§ **Source records**

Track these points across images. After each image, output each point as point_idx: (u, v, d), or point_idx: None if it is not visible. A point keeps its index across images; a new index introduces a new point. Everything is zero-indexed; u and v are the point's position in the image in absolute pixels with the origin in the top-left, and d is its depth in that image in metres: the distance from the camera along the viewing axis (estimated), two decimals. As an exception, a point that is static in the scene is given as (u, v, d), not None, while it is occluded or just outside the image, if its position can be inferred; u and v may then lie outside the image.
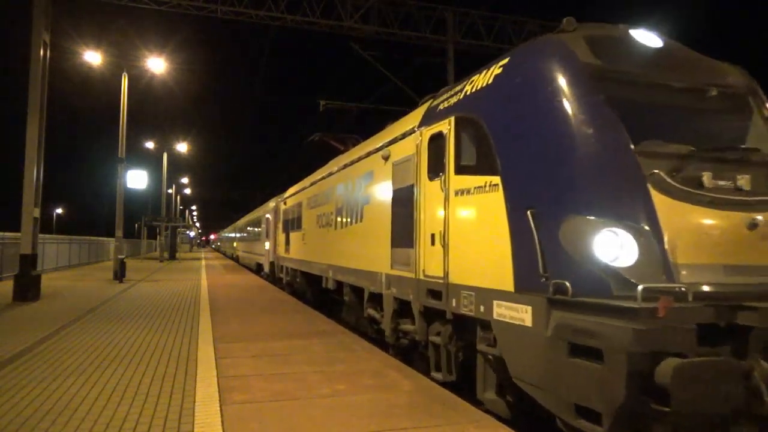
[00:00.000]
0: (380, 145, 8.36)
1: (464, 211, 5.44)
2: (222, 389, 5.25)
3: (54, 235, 26.92)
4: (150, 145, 37.80)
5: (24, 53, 13.48)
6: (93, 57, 19.81)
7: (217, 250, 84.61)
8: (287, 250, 16.99)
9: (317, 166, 14.79)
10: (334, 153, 13.71)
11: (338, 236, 10.60)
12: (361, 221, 9.02)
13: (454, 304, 5.49)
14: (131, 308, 11.61)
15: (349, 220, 9.83)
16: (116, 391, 5.19)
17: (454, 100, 6.06)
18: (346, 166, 10.43)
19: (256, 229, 27.66)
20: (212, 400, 4.90)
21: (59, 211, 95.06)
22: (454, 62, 20.84)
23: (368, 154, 8.94)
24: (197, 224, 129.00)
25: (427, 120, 6.60)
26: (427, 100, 7.32)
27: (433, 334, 6.21)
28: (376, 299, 8.15)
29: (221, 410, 4.59)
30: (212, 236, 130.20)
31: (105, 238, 35.19)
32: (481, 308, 4.96)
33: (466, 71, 6.91)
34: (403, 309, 7.20)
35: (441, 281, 5.76)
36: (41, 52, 13.41)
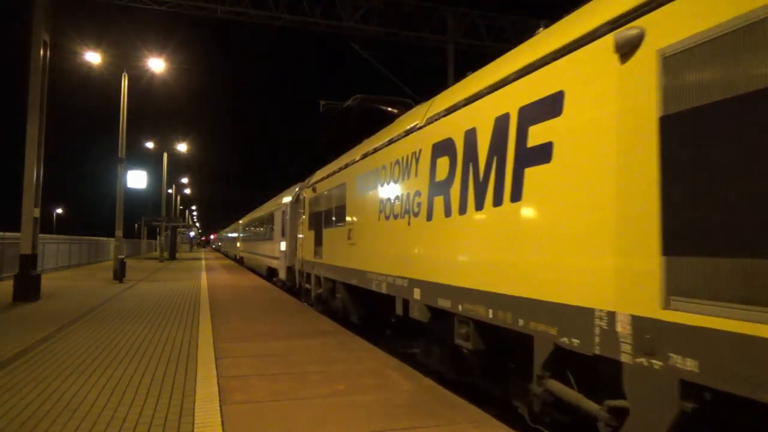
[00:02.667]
0: (600, 24, 3.87)
1: None
2: (222, 389, 5.25)
3: (54, 235, 26.92)
4: (150, 145, 37.86)
5: (24, 53, 13.50)
6: (93, 57, 19.84)
7: (217, 250, 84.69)
8: (318, 253, 12.65)
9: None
10: (359, 135, 10.54)
11: (443, 232, 6.02)
12: (516, 200, 4.61)
13: None
14: (131, 308, 11.61)
15: (473, 200, 5.34)
16: (116, 391, 5.19)
17: None
18: (455, 108, 5.90)
19: (266, 227, 23.73)
20: (212, 399, 4.90)
21: (59, 211, 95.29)
22: (454, 62, 20.87)
23: (543, 63, 4.44)
24: (197, 224, 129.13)
25: None
26: None
27: None
28: (575, 363, 4.13)
29: (221, 410, 4.59)
30: (212, 236, 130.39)
31: (105, 238, 35.20)
32: None
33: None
34: (706, 408, 3.13)
35: None
36: (41, 52, 13.41)
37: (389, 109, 10.80)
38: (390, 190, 7.83)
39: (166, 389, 5.29)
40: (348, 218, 10.12)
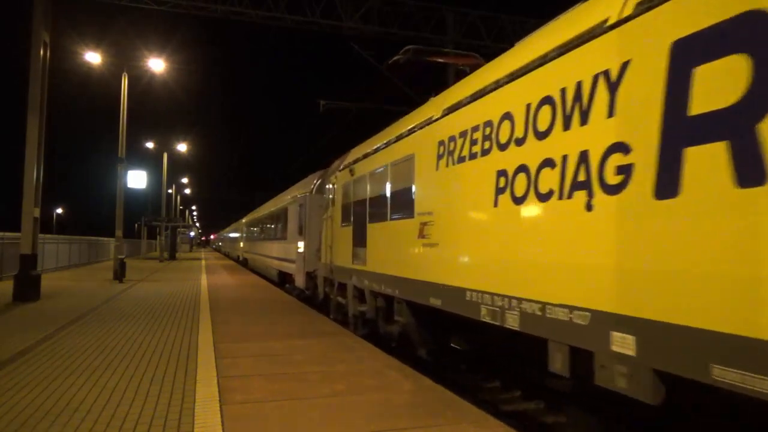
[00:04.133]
0: None
1: None
2: (222, 389, 5.25)
3: (54, 235, 26.92)
4: (150, 145, 37.86)
5: (24, 53, 13.51)
6: (93, 57, 19.83)
7: (217, 250, 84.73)
8: (358, 256, 9.63)
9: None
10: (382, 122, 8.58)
11: (722, 222, 2.77)
12: None
13: None
14: (131, 308, 11.60)
15: None
16: (116, 391, 5.18)
17: None
18: None
19: (277, 225, 20.21)
20: (212, 400, 4.89)
21: (59, 211, 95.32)
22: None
23: None
24: (197, 224, 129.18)
25: None
26: None
27: None
28: None
29: (221, 410, 4.58)
30: (212, 236, 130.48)
31: (105, 238, 35.20)
32: None
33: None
34: None
35: None
36: (41, 52, 13.41)
37: (454, 62, 8.07)
38: (524, 153, 4.72)
39: (166, 389, 5.28)
40: (419, 206, 7.12)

§ **ACTIVITY**
Copy the records exactly as they appear, excluding images.

§ **FINISHED EXERCISE**
Track these points across images. After each image, output each point as point_idx: (u, v, d), or point_idx: None if it is not visible. A point keeps its index across images; a new index introduces a new point. Everything is zero-indexed; u and v are the point's position in the image in absolute pixels with the origin in the top-left, and d is its depth in that image in metres: the distance from the camera along the viewing axis (estimated), two decimals. As an exception, a point that is static in the scene is given as (u, v, d), not None, while it is occluded or just outside the image, if its position can be inferred; u and v may then lie outside the image.
[00:00.000]
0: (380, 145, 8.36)
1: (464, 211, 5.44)
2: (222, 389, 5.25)
3: (54, 235, 26.92)
4: (150, 145, 37.80)
5: (24, 53, 13.48)
6: (93, 57, 19.81)
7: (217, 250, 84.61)
8: (287, 250, 16.99)
9: (317, 166, 14.79)
10: (334, 153, 13.71)
11: (338, 236, 10.60)
12: (361, 221, 9.02)
13: (454, 304, 5.49)
14: (131, 308, 11.61)
15: (349, 220, 9.83)
16: (116, 391, 5.19)
17: (454, 100, 6.06)
18: (346, 166, 10.43)
19: (256, 229, 27.66)
20: (212, 400, 4.90)
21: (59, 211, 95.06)
22: (454, 62, 20.84)
23: (368, 154, 8.94)
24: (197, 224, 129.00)
25: (427, 120, 6.60)
26: (427, 100, 7.32)
27: (433, 334, 6.21)
28: (376, 299, 8.15)
29: (221, 410, 4.59)
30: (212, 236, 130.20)
31: (105, 238, 35.19)
32: (481, 308, 4.96)
33: (466, 71, 6.91)
34: (403, 309, 7.20)
35: (441, 281, 5.76)
36: (41, 52, 13.41)
[00:02.667]
0: (600, 24, 3.87)
1: None
2: (222, 389, 5.25)
3: (54, 235, 26.92)
4: (150, 145, 37.86)
5: (24, 53, 13.50)
6: (93, 57, 19.84)
7: (217, 250, 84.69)
8: (318, 253, 12.65)
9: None
10: (359, 135, 10.54)
11: (443, 232, 6.02)
12: (516, 200, 4.61)
13: None
14: (131, 308, 11.61)
15: (473, 200, 5.34)
16: (116, 391, 5.19)
17: None
18: (455, 108, 5.90)
19: (266, 227, 23.73)
20: (212, 399, 4.90)
21: (59, 211, 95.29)
22: (454, 62, 20.87)
23: (543, 63, 4.44)
24: (197, 224, 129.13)
25: None
26: None
27: None
28: (575, 363, 4.13)
29: (221, 410, 4.59)
30: (212, 236, 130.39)
31: (105, 238, 35.20)
32: None
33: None
34: (706, 408, 3.13)
35: None
36: (41, 52, 13.41)
37: (389, 109, 10.80)
38: (390, 190, 7.83)
39: (166, 389, 5.29)
40: (348, 218, 10.12)
[00:04.133]
0: None
1: None
2: (222, 389, 5.25)
3: (54, 235, 26.92)
4: (150, 145, 37.86)
5: (24, 53, 13.51)
6: (93, 57, 19.83)
7: (217, 250, 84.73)
8: (358, 256, 9.63)
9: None
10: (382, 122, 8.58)
11: (722, 222, 2.77)
12: None
13: None
14: (131, 308, 11.60)
15: None
16: (116, 391, 5.18)
17: None
18: None
19: (277, 225, 20.21)
20: (212, 400, 4.89)
21: (59, 211, 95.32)
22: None
23: None
24: (197, 224, 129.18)
25: None
26: None
27: None
28: None
29: (221, 410, 4.58)
30: (212, 236, 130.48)
31: (105, 238, 35.20)
32: None
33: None
34: None
35: None
36: (41, 52, 13.41)
37: (454, 62, 8.07)
38: (524, 153, 4.72)
39: (166, 389, 5.28)
40: (419, 206, 7.12)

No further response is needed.